Ubiquitination has important functions in osteoarthritis (OA), yet the mechanism remains unclear. Here, we identify the regulator of G protein signaling 12 (RGS12) in macrophages, which promotes the association between ubiquitin and IκB during inflammation. We also find that RGS12 promotes the degradation of IκB through enhancing the ubiquitination whereas the process can be inhibited by MG132. Moreover, the increased ubiquitination further inhibits the expression of MTAP, which can indirectly activate the phosphorylation of IκB. Finally, due to the degradation of IκB, the NF-κB translocates into the nucleus and further promotes the gene expression of cytokines such as IL1β, IL6, and TNFα during inflammation. Importantly, RGS12 deficiency prevents ubiquitination and inflammation in surgically or chemically induced OA. We conclude that the lack of RGS12 in macrophages interferes with the ubiquitination and degradation of IκB, thereby preventing inflammation and cartilage damage. Our results provide evidence for the relevance of RGS12 in promoting inflammation and regulating immune signaling.

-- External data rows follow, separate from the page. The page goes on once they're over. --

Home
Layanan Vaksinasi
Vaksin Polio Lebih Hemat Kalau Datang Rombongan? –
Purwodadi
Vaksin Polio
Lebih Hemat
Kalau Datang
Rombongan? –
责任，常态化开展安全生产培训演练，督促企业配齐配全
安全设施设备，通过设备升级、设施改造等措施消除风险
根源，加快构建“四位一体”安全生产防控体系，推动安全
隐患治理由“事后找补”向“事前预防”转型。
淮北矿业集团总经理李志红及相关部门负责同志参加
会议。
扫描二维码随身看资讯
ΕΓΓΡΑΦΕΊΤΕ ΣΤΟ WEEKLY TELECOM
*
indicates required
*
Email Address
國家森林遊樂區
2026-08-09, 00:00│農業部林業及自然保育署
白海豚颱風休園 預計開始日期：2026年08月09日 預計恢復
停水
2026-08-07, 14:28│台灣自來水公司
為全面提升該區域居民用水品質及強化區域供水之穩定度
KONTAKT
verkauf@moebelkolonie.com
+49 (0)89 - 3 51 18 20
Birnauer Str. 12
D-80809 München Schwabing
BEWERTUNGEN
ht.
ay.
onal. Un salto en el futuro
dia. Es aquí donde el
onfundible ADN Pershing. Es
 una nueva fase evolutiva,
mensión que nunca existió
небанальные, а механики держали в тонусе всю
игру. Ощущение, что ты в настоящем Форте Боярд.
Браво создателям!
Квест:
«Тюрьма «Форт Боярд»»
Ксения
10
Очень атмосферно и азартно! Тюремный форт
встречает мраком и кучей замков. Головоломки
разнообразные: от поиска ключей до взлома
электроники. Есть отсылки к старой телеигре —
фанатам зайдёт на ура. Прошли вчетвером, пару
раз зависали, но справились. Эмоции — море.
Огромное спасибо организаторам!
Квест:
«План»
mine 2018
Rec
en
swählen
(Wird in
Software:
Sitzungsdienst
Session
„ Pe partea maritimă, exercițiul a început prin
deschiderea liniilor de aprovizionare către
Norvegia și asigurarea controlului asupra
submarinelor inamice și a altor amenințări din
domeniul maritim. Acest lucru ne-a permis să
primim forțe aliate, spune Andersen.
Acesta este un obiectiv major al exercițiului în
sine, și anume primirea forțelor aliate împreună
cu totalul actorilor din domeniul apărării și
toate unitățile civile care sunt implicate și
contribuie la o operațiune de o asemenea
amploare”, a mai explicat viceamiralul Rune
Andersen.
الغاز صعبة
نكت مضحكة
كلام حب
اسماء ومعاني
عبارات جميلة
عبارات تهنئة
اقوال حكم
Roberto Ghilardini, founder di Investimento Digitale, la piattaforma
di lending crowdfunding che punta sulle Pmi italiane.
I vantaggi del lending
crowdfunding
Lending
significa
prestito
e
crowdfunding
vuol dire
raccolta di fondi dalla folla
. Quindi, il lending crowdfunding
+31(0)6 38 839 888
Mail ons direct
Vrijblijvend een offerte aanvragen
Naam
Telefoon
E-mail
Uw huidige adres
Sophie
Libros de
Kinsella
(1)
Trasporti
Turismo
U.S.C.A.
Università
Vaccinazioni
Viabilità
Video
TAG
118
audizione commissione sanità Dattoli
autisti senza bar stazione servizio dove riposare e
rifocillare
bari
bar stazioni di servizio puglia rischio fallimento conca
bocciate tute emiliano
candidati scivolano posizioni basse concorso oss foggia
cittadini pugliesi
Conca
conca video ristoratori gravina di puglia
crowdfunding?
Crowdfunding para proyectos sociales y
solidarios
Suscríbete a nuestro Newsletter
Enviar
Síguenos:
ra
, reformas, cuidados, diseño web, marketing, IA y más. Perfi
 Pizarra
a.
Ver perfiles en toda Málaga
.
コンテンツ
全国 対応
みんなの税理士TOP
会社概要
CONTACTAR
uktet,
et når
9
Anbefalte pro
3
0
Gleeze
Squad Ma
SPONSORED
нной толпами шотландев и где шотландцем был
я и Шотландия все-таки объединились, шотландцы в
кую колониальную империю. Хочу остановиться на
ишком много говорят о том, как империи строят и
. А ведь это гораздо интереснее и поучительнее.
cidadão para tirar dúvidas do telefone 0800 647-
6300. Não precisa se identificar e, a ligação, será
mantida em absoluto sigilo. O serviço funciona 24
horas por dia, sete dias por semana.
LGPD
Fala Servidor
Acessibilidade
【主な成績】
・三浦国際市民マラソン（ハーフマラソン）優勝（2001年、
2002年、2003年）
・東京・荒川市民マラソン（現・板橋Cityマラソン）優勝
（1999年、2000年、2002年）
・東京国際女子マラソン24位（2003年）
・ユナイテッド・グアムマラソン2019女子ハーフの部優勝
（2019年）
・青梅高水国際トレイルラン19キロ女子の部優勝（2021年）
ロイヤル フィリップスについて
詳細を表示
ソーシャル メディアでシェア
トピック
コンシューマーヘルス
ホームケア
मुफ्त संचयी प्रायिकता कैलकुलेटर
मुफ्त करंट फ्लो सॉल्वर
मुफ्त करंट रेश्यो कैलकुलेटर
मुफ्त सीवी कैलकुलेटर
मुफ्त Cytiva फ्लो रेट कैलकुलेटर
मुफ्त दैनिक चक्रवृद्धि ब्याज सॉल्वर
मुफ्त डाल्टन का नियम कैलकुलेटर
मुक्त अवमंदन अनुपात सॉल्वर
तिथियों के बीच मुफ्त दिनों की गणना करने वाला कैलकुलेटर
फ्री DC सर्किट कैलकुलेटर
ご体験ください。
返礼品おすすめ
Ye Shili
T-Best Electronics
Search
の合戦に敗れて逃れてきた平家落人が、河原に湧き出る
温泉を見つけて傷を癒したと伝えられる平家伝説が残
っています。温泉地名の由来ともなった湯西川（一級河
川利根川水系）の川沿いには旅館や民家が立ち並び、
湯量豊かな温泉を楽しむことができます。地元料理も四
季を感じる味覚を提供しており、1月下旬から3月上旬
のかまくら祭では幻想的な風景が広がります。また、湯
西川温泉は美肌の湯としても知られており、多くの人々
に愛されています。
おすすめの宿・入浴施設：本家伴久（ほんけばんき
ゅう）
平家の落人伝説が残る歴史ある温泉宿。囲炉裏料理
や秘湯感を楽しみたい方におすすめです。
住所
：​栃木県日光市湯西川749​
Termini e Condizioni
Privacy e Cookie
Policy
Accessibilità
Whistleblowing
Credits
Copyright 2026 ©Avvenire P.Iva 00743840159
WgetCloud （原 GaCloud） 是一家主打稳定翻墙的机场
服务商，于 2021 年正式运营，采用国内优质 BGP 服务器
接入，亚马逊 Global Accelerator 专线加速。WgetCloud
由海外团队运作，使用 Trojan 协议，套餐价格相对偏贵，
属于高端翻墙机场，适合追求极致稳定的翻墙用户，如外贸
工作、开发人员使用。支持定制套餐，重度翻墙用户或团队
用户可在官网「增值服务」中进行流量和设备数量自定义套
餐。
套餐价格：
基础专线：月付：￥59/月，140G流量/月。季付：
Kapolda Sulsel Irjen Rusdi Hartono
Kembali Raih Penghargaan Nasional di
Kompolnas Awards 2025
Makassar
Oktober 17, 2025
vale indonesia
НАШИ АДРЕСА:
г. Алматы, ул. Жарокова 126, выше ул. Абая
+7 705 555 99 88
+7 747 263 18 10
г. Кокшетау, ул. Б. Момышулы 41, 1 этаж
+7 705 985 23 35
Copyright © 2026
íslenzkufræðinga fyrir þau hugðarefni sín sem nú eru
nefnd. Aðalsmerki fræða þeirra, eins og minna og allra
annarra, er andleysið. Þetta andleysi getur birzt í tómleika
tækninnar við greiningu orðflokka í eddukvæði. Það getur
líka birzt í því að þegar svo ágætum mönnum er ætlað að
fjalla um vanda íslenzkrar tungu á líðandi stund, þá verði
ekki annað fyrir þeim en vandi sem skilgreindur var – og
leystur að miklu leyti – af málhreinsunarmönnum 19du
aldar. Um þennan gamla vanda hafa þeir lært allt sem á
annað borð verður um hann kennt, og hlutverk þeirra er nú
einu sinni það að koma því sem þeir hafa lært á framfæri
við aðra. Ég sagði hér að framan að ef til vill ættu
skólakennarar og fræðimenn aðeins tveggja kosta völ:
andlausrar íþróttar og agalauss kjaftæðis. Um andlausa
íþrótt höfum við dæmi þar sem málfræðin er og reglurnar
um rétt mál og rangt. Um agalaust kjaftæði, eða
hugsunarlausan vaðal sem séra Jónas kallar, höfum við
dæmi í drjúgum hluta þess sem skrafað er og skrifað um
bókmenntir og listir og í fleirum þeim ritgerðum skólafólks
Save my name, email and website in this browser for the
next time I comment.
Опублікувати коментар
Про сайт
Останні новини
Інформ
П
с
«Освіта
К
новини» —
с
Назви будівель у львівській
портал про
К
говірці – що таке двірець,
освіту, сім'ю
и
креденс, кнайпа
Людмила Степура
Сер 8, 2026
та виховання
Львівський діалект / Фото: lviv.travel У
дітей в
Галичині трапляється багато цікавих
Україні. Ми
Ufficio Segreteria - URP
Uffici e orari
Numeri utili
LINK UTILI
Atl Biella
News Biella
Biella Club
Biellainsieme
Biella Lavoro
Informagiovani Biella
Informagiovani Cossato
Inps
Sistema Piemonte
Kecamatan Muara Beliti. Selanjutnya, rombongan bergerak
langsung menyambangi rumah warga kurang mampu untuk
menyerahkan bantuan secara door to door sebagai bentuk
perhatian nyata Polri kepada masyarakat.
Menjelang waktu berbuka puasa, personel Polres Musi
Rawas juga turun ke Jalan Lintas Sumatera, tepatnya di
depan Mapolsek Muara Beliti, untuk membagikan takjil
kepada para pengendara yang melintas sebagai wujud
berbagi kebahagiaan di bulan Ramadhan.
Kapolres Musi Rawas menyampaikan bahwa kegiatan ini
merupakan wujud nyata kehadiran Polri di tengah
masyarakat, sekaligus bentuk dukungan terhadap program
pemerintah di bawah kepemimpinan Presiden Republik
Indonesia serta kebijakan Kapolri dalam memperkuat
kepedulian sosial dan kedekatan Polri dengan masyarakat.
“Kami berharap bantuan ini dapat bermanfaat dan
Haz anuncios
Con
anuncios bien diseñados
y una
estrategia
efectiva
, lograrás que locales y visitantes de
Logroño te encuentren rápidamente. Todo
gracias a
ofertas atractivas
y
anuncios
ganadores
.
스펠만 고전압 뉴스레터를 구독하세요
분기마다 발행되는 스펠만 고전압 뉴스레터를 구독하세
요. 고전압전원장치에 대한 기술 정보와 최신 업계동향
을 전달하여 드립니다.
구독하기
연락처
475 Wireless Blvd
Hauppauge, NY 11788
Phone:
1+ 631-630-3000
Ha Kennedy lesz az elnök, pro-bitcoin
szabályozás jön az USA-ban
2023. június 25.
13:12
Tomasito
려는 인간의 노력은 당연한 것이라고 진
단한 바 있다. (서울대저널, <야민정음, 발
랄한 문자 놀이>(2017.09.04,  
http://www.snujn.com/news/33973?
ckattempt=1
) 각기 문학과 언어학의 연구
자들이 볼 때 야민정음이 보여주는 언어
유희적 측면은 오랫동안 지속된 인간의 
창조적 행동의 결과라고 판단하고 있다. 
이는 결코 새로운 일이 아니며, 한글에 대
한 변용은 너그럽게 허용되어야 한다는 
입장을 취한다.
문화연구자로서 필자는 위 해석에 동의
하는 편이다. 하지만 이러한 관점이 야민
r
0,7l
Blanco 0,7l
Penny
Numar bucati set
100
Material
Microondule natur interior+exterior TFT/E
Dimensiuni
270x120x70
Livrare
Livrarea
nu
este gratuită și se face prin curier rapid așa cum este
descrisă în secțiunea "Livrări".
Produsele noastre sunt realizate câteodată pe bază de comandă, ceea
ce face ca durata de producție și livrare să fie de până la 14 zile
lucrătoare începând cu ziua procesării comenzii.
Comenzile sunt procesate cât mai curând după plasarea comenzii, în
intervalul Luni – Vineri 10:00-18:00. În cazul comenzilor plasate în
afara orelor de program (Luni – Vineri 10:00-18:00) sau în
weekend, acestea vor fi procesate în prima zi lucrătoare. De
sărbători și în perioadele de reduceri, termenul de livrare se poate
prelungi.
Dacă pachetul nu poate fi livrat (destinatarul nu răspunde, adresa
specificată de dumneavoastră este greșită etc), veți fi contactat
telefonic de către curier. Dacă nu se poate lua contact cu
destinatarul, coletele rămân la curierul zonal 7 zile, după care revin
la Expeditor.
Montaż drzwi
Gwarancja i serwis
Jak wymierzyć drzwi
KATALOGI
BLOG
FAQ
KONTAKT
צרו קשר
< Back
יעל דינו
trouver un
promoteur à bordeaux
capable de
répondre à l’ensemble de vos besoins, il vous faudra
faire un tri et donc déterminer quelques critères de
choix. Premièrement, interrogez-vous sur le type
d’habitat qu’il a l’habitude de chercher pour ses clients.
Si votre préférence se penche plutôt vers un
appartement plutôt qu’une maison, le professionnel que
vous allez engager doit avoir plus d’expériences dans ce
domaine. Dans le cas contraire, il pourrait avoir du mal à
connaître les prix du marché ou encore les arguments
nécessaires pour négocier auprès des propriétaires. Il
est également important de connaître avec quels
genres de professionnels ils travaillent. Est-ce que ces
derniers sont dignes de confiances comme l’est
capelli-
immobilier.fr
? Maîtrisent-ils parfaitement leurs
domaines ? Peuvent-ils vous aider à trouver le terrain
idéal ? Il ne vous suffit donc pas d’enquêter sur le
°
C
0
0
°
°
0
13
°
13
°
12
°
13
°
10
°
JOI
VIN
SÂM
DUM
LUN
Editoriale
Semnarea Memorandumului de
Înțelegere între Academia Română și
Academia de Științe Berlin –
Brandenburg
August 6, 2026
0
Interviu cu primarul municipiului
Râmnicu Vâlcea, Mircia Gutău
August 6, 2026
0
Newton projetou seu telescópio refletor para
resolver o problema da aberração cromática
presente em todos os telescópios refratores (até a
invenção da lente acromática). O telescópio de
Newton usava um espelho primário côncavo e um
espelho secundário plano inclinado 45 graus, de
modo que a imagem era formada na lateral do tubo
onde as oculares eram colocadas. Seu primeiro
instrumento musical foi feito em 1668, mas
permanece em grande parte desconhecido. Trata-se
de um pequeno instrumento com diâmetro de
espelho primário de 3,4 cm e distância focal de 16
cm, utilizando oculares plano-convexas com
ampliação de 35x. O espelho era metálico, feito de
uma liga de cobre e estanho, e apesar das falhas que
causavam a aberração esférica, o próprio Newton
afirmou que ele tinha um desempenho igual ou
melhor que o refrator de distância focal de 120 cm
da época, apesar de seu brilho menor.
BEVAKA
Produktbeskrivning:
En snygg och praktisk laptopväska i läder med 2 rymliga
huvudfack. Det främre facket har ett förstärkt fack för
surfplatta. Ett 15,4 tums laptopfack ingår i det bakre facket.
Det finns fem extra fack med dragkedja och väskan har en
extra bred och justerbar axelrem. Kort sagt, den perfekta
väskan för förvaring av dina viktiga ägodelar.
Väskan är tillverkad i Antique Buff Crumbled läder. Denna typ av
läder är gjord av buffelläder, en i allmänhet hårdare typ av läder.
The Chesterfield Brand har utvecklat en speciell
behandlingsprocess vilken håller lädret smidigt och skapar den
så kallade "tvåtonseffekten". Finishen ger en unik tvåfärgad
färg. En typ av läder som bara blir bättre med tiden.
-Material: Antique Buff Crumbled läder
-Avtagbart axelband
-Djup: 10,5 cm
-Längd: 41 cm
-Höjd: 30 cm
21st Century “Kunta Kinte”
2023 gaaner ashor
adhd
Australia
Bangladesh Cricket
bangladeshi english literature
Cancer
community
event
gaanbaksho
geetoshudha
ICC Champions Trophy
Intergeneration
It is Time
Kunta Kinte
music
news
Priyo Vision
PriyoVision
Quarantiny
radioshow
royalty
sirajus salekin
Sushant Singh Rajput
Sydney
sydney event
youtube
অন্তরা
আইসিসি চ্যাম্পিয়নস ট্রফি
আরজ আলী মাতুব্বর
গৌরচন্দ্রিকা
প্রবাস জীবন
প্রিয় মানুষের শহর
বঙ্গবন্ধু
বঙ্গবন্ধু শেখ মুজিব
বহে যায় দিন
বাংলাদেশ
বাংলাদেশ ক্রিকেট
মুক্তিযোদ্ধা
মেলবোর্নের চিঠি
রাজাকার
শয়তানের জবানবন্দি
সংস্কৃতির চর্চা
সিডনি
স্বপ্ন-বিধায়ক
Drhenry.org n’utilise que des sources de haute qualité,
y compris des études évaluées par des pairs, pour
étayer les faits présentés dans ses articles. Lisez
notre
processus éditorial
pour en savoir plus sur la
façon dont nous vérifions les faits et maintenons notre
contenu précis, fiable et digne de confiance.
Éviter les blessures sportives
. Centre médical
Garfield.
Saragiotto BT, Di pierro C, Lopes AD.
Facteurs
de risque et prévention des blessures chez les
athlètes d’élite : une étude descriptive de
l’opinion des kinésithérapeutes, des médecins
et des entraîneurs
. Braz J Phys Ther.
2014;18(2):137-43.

泛素化在骨关节炎 (OA) 中具有重要作用，但其机制仍不清楚。在这里，我们确定了巨噬细胞中 G 蛋白信号转导 12 (RGS12) 的调节因子，它促进炎症期间泛素和 IκB 之间的关联。我们还发现 RGS12 通过增强泛素化促进 IκB 的降解，而该过程可以被 MG132 抑制。此外，泛素化的增加进一步抑制了 MTAP 的表达，从而间接激活了 IκB 的磷酸化。最后，由于 IκB 的降解，NF-κB 易位进入细胞核，进一步促进细胞因子如IL1β、IL6和TNFα的基因表达炎症期间。重要的是，RGS12 缺乏可防止手术或化学诱导的 OA 中的泛素化和炎症。我们得出结论，巨噬细胞中 RGS12 的缺乏会干扰 IκB 的泛素化和降解，从而防止炎症和软骨损伤。我们的结果为 RGS12 在促进炎症和调节免疫信号传导方面的相关性提供了证据。